The small fraction of salt used for food production--sold to canners, soup manufacturers, cheese makers, hospitals and restaurants--is refined to remove most of the 1% of metallic salts that remain in the crystals after they are harvested. Table salt, which accounts for only 3% of all production, is 99.9% pure sodium chloride, Johnson said.

Ohlone Indians drew salt from San Francisco Bay for centuries by evaporating bay water in natural tide pools, Johnson said. Commercial salt production did not begin until 1854, when a man named John Johnson (no relation to Lori Johnson) diked off a small part of the bay near Newark--on land still used for salt production by Leslie--and reaped a harvest he was able to sell for the then-lucrative price of $50 a ton.

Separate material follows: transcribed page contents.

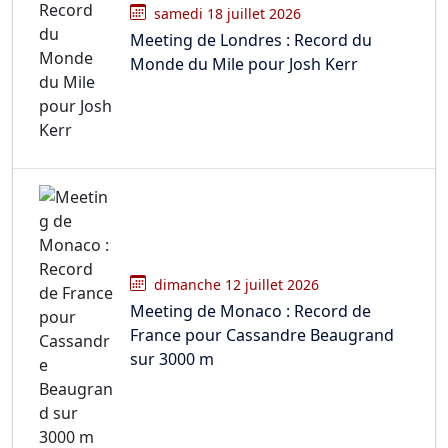
samedi 18 juillet 2026
Meeting de Londres : Record du
Monde du Mile pour Josh Kerr
dimanche 12 juillet 2026
Meeting de Monaco : Record de
France pour Cassandre Beaugrand
sur 3000 m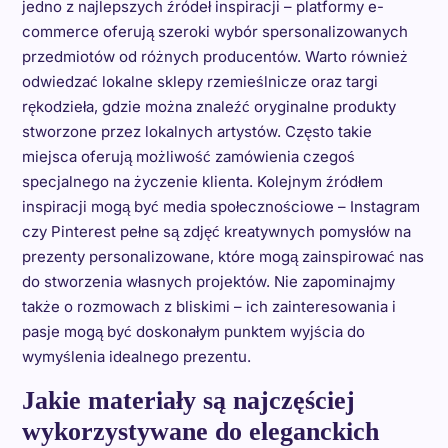
jedno z najlepszych źródeł inspiracji – platformy e-
commerce oferują szeroki wybór spersonalizowanych
przedmiotów od różnych producentów. Warto również
odwiedzać lokalne sklepy rzemieślnicze oraz targi
rękodzieła, gdzie można znaleźć oryginalne produkty
stworzone przez lokalnych artystów. Często takie
miejsca oferują możliwość zamówienia czegoś
specjalnego na życzenie klienta. Kolejnym źródłem
inspiracji mogą być media społecznościowe – Instagram
czy Pinterest pełne są zdjęć kreatywnych pomysłów na
prezenty personalizowane, które mogą zainspirować nas
do stworzenia własnych projektów. Nie zapominajmy
także o rozmowach z bliskimi – ich zainteresowania i
pasje mogą być doskonałym punktem wyjścia do
wymyślenia idealnego prezentu.
Jakie materiały są najczęściej
wykorzystywane do eleganckich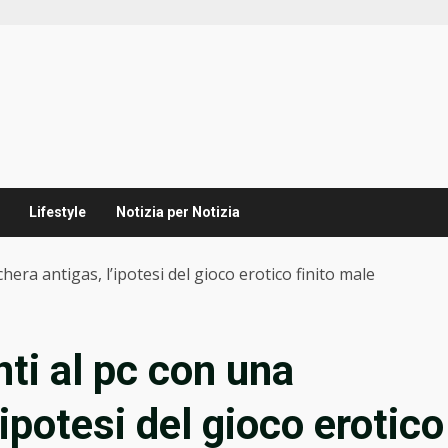
Lifestyle
Notizia per Notizia
ra antigas, l’ipotesi del gioco erotico finito male
ti al pc con una
ipotesi del gioco erotico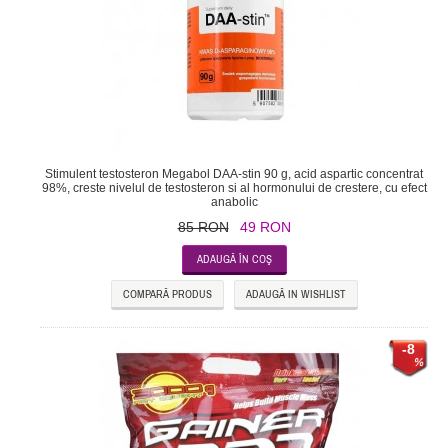
Stimulent testosteron Megabol DAA-stin 90 g, acid aspartic concentrat
98%, creste nivelul de testosteron si al hormonului de crestere, cu efect
anabolic
85 RON
49 RON
COMPARĂ PRODUS
ADAUGĂ IN WISHLIST
-8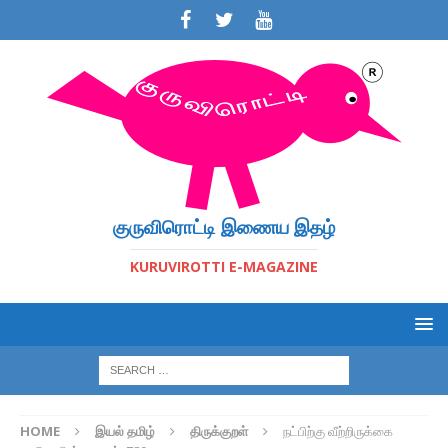
குருவிரொட்டி இணைய இதழ்
KURUVIROTTI E-MAGAZINE
HOME
இயல் தமிழ்
திருக்குறள்
நட்பிற்கு வீற்றிருக்கை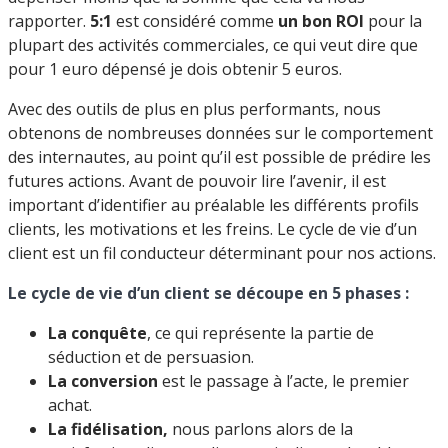
rapporter.
5:1
est considéré comme
un bon ROI
pour la
plupart des activités commerciales, ce qui veut dire que
pour 1 euro dépensé je dois obtenir 5 euros.
Avec des outils de plus en plus performants, nous
obtenons de nombreuses données sur le comportement
des internautes, au point qu’il est possible de prédire les
futures actions. Avant de pouvoir lire l’avenir, il est
important d’identifier au préalable les différents profils
clients, les motivations et les freins. Le cycle de vie d’un
client est un fil conducteur déterminant pour nos actions.
Le cycle de vie d’un client se découpe en 5 phases :
La conquête
, ce qui représente la partie de
séduction et de persuasion.
La conversion
est le passage à l’acte, le premier
achat.
La fidélisation,
nous parlons alors de la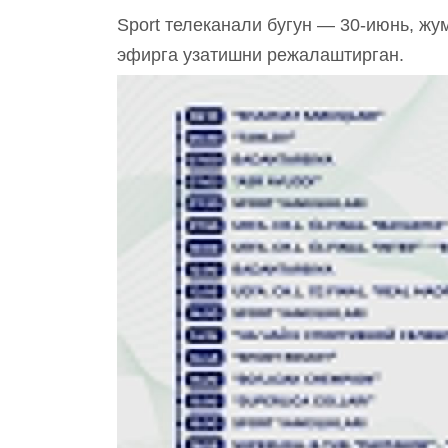
Sport телеканали бугун — 30-июнь, жу
эфирга узатишни режалаштирган.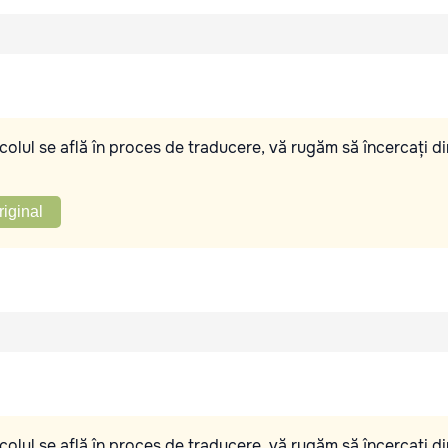
olul se află în proces de traducere, vă rugăm să încercați di
riginal
olul se află în proces de traducere, vă rugăm să încercați di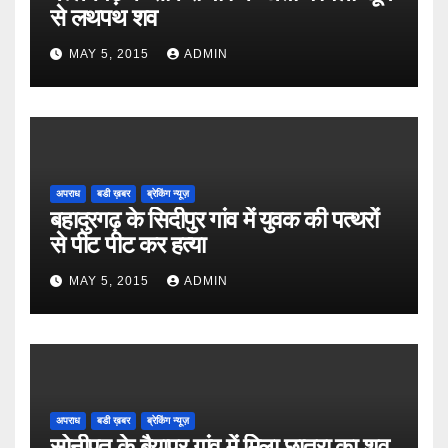
से लथपथ शव
MAY 5, 2015
ADMIN
अपराध
बडी ख़बर
ब्रेकिंग न्यूज़
बहादुरगढ़ के सिदीपुर गांव में युवक की पत्थरों
से पीट पीट कर हत्या
MAY 5, 2015
ADMIN
अपराध
बडी ख़बर
ब्रेकिंग न्यूज़
सोनीपत के बैयापुर गांव में मिला छात्रा का शव,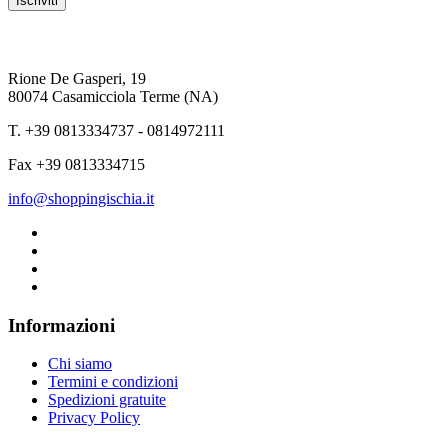
Iscriviti
Shopping Ischia
Rione De Gasperi, 19
80074 Casamicciola Terme (NA)
T. +39 0813334737 - 0814972111
Fax +39 0813334715
info@shoppingischia.it
Informazioni
Chi siamo
Termini e condizioni
Spedizioni gratuite
Privacy Policy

Competitors soon followed Johnson in this profitable field, and increased production quickly dropped the price to $2 a ton. But the business persisted, and even though a series of mergers has left the bay with only one producer, it still pulls salt from the sea in basically the same way as the Ohlone.

“We prefer to think of it here as ‘harvesting’ salt rather than ‘mining’ because in mining you come in and take something that will never come back,” she said. “We really harvest a crop every year. When you take it from the sea, salt is a renewable resource.”